After his record-setting flight, Charles Lindbergh was an American hero of such proportion that, as happens today with popular culture icons, the media covered his life extensively. I loved this one-pager that “explained,” using his facial features, why he (here referred to as “Plucky,” one of two popular nicknames (the other was “Lucky”)) was destined to be a hero.
Face as a whole: retiring and shy
It would be interesting to know how this “retiring and shy” Minnesota kid reacted to such “analysis”!
A local (as in Detroit) duo also attempted to fly around the world. William S. Brock and Edward F. Schlee flew their 1927 Stinson-Detroiter, named Pride of Detroit, east in August, 1927 and made it to Japan where they decided trying to cross the Pacific by air was not feasible. This decision was reinforced by the news that at the same time they were flying their world-wide route, organized attempts to fly from northern California to Hawaii had resulted in the loss of 10 lives and six airplanes. Even though they didn’t complete the entire trip, after crossing the Atlantic they had flown from England to Japan in just 18 days and were treated as heroes when they got home.
The exhibit doesn’t back away from the fact that only white Americans truly had freedom of the road. Black Americans were still turned away from hotels and restaurants in many cities. One panel was devoted to an entrepreneur who did something about that by opening a motel that catered to black travelers.
An exhibit entitled “With Liberty and Justice For All” ties the Civil War to the struggle for racial equality in the 1960s. There is a lot of information about the roots of slavery in the south and Lincoln’s role as President during the war that would end it. This map is a sort of early version of the “blue” and “red” states we are familiar with during election years, but it shows very graphically which states allowed slavery (red) and which opposed it (black). Blue states were neutral. I was struck by the huge gap in the country at that time – think of all the states that had yet to be admitted to the Union as of the mid-1800s!
The chair that Lincoln was sitting in when he was shot at Ford’s (no relation to Henry) Theater in April, 1965 makes one pause and really take it in. Bloodstains still are visible at the top.

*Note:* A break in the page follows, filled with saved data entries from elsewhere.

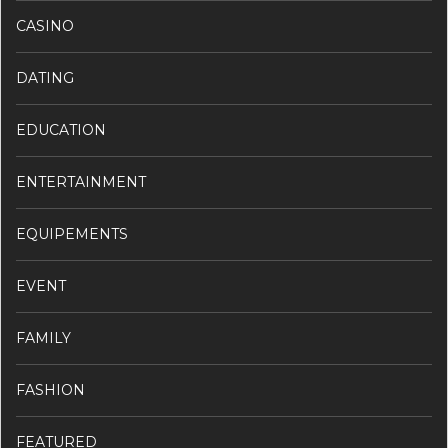
CASINO
DATING
EDUCATION
ENTERTAINMENT
EQUIPEMENTS
EVENT
FAMILY
FASHION
FEATURED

The U.S. military’s policy of racial discrimination affected the Tuskegee Airmen while they were training at Tuskegee, Alabama and throughout their military careers during World War II. The armed services were desegregated in 1948 and black service members found more doors open to them. Unfortunately, the prejudice the Airmen endured in the 1940s was still going strong throughout most of the South years later and it affected virtually every black American who lived in the region.
On December 1, 1955, a 42-year-old black woman, who was born in Tuskegee, got on a Montgomery (Ala.) city bus to go home after work. Rosa Parks sat down towards the front of the bus. Stop after stop, the bus got more crowded. The bus driver told Ms. Parks to move to the back of the bus – behind the sign he was in charge of placing in the bus aisle so blacks would know how far towards the front they could sit – so that a white passenger could sit in her seat. Ms. Parks refused and was arrested for breaking the segregationist “Jim Crow” law about black and white seating on buses. In support of Ms. Parks and as an organized protest, the black community boycotted the Montgomery Bus Company for 381 days, causing major disruption in the company’s finances. The Supreme Court eventually ruled that the law requiring buses to be segregated was unconstitutional.
Ms. Parks’ stance on the bus that day is generally thought of as the beginning of the Civil Rights movement that progressed steadily through the South for the next 10+ years. A group of black leaders in Montgomery formed the Montgomery Improvement Association (“MIA”) to spearhead desegregation efforts in that city. This sign, created by the MIA, spells out how black people should behave on the newly integrated buses after the Supreme Court ruling. Blacks were so used to the “old ways” that they needed help adjusting to their new rights!